**Exercise instructions**:
(a) In the article on SoftBank's Vision Fund loss, rewrite the paragraph beginning "The drop in Uber's share price" as a short list that keeps its main figures.
(b) According to the article on SoftBank's Vision Fund loss, about how much did SoftBank invest in Oyo?
(c) Translate this sentence from the article on SoftBank's Vision Fund loss into Spanish: "The losses are the worst ever in the company’s 39-year history."

**Text shown**:
★ ★ ★ ★

SoftBank Vision Fund Posts $17.7 Billion Loss on WeWork, Uber
(Bloomberg) -- SoftBank Group Corp. said its Vision Fund business lost 1.9 trillion yen ($17.7 billion) last fiscal year after writing down the value of investments, including WeWork and Uber Technologies Inc.
The company posted an overall operating loss of 1.36 trillion yen in the 12 months ended March and a net loss of 961.6 billion yen, according to a statement on Monday. The Tokyo-based conglomerate released figures in two preliminary earnings statements last month. The losses are the worst ever in the company’s 39-year history.
SoftBank founder Masayoshi Son’s $100 billion Vision Fund went from the group’s main contributor to profit a year ago to its biggest drag on earnings. Uber’s disappointing public debut last May was followed by the implosion of WeWork in September and its subsequent rescue by SoftBank. Now Son is struggling with the impact of the coronavirus on the portfolio of startups weighted heavily toward the sharing economy.
“The situation is exceedingly difficult,” Son said at a briefing discussing the results on Monday. “Our unicorns have fallen into this sudden coronavirus ravine. But some of them will use this crisis to grow wings.”
The drop in Uber’s share price was responsible for about $5.2 billion of Vision Fund’s losses in the period, while WeWork contributed $4.6 billion and another $7.5 billion came from the rest of the portfolio, SoftBank said. The $75 billion the Vision Fund has spent to invest in 88 companies as of March 31 is now worth $69.6 billion.
SoftBank also recorded losses from its own investments, including WeWork and satellite operator OneWeb, which filed for bankruptcy in March.
Last year, after WeWork’s effort to go public fell apart, SoftBank stepped in to organize a bailout and put its own chief operating officer, Marcelo Claure, in charge of turning around the business. But the pandemic has hammered its operations as workers shy away from gathering in shared office spaces.
WeWork’s valuation is now $2.9 billion, down more than 90% from its peak. SoftBank has invested more than $10 billion in the company.
Son’s investments in hotel-booking service Oyo Hotels & Homes and Uber, among the biggest in his portfolio, have also fared poorly. Oyo, in which SoftBank invested about $1.5 billion, last month furloughed employees in countries outside its home market of India as it struggles to survive the virus. Uber’s shares are trading about 28% below its IPO price.

★ ★ ★ ★

**Given data**:

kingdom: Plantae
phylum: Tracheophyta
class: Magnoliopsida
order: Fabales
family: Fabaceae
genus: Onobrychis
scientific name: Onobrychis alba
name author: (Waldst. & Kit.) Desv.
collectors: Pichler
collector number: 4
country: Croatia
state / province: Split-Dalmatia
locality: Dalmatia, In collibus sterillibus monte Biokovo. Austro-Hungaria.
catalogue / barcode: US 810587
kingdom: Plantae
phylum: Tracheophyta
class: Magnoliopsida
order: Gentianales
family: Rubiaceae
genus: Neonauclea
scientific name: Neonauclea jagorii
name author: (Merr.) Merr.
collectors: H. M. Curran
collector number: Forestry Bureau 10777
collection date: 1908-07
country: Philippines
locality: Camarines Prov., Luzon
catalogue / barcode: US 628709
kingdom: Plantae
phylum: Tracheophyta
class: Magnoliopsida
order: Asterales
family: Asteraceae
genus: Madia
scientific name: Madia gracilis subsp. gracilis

★ ★ ★ ★

**Answer list**:
(a)
- Uber's share price drop: about $5.2 billion of the Vision Fund's losses in the period
- WeWork: $4.6 billion of the losses
- Rest of the portfolio: $7.5 billion of the losses
- The $75 billion the Vision Fund spent on 88 companies as of March 31 is now worth $69.6 billion

(b) About $1.5 billion.

(c) Las pérdidas son las peores en los 39 años de historia de la compañía.